00:03:27.400 | And so there's lots of areas where the fuzziness is perfectly acceptable and good and better
00:03:34.560 | than humans, cheaper than humans, but it's not the kind of engineering stuff I'm mostly
00:03:41.040 | interested in.
00:03:42.400 | I worry a bit about machine learning in the context of cars.
00:03:48.160 | You know much more about this than I do.
00:03:50.040 | I worry too.
00:03:51.320 | But I'm sort of an amateur here.
00:03:54.280 | I've read some of the papers, but I've not ever done it.
00:03:58.600 | And the idea that scares me the most is the one I have heard, and I don't know how common
00:04:07.280 | it is, that you have this AI system, machine learning, all of these trained neural nets,
00:04:20.640 | and when there's something that's too complicated, they ask the human for help.

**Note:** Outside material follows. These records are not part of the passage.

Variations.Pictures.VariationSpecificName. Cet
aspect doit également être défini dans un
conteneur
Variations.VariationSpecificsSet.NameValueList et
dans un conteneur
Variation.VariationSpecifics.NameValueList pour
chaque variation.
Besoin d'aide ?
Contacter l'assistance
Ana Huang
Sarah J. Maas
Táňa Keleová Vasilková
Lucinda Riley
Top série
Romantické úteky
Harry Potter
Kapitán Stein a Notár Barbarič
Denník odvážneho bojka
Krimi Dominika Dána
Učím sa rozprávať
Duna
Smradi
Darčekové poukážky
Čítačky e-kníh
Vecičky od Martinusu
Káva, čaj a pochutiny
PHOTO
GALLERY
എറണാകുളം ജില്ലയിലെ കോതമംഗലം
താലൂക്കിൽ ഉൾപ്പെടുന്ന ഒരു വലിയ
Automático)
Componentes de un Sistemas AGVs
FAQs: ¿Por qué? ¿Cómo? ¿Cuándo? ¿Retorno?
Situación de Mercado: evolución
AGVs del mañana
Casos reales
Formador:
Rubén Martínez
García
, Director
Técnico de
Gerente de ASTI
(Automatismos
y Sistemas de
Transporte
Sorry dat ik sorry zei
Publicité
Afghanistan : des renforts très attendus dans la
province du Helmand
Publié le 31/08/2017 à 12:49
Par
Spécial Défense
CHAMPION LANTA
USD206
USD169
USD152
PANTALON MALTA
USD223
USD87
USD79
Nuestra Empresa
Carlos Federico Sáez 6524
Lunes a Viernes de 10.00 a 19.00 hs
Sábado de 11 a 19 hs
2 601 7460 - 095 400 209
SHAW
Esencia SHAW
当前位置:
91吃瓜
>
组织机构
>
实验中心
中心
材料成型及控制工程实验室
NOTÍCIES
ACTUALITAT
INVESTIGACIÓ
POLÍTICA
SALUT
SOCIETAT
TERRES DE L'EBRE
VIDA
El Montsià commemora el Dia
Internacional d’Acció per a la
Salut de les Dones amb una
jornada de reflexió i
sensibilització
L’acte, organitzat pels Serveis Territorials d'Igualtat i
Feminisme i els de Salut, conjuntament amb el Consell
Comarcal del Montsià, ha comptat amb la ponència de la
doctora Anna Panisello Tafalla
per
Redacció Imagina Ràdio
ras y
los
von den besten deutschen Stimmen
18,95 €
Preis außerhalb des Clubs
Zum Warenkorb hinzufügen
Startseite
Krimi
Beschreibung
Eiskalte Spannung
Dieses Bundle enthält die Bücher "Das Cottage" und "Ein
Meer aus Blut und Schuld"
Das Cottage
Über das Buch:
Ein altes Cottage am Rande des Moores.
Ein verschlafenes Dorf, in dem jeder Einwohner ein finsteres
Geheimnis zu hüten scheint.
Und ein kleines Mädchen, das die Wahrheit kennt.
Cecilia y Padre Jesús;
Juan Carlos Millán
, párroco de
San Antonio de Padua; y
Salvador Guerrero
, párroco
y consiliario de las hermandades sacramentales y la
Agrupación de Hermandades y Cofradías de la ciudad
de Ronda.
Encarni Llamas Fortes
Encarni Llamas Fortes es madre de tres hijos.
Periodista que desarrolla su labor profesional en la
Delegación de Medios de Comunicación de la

00:04:27.280 | But the human is reading a book or asleep, and he has 30 seconds or three seconds to
00:04:35.280 | figure out what the problem was that the AI system couldn't handle and do the right thing.
00:04:41.040 | This is scary.
00:04:42.040 | I mean, how do you do the cut over between the machine and the human?
00:04:47.800 | It's very, very difficult.
00:04:51.440 | And for the designer of one of the most reliable, efficient, and powerful programming languages,
00:04:58.640 | C++, I can understand why that world is actually unappealing.
00:05:04.920 | It is for most engineers.
00:05:07.040 | To me, it's extremely appealing because we don't know how to get that interaction right,
00:05:12.880 | but I think it's possible.
00:05:13.880 | But it's very, very hard.
00:05:15.480 | It is.
00:05:16.480 | And I was stating a problem, not a solution.
00:05:19.240 | That is impossible.
00:05:20.240 | I would much rather never rely on a human.
00:05:23.160 | If you're driving a nuclear reactor or an autonomous vehicle, it's much better to design
00:05:29.760 | systems written in C++ that never ask human for help.
00:05:34.840 | Let's just get one fact in.
00:05:38.520 | All of this AI stuff is on top of C++.
00:05:44.880 | So that's one reason I have to keep a weather eye out on what's going on in that field,
00:05:49.560 | but I will never become an expert in that area.
00:05:52.560 | But it's a good example of how you separate different areas of applications and you have
00:05:58.440 | to have different tools, different principles, and they interact.
00:06:04.440 | No major system today is written in one language, and there are good reasons for that.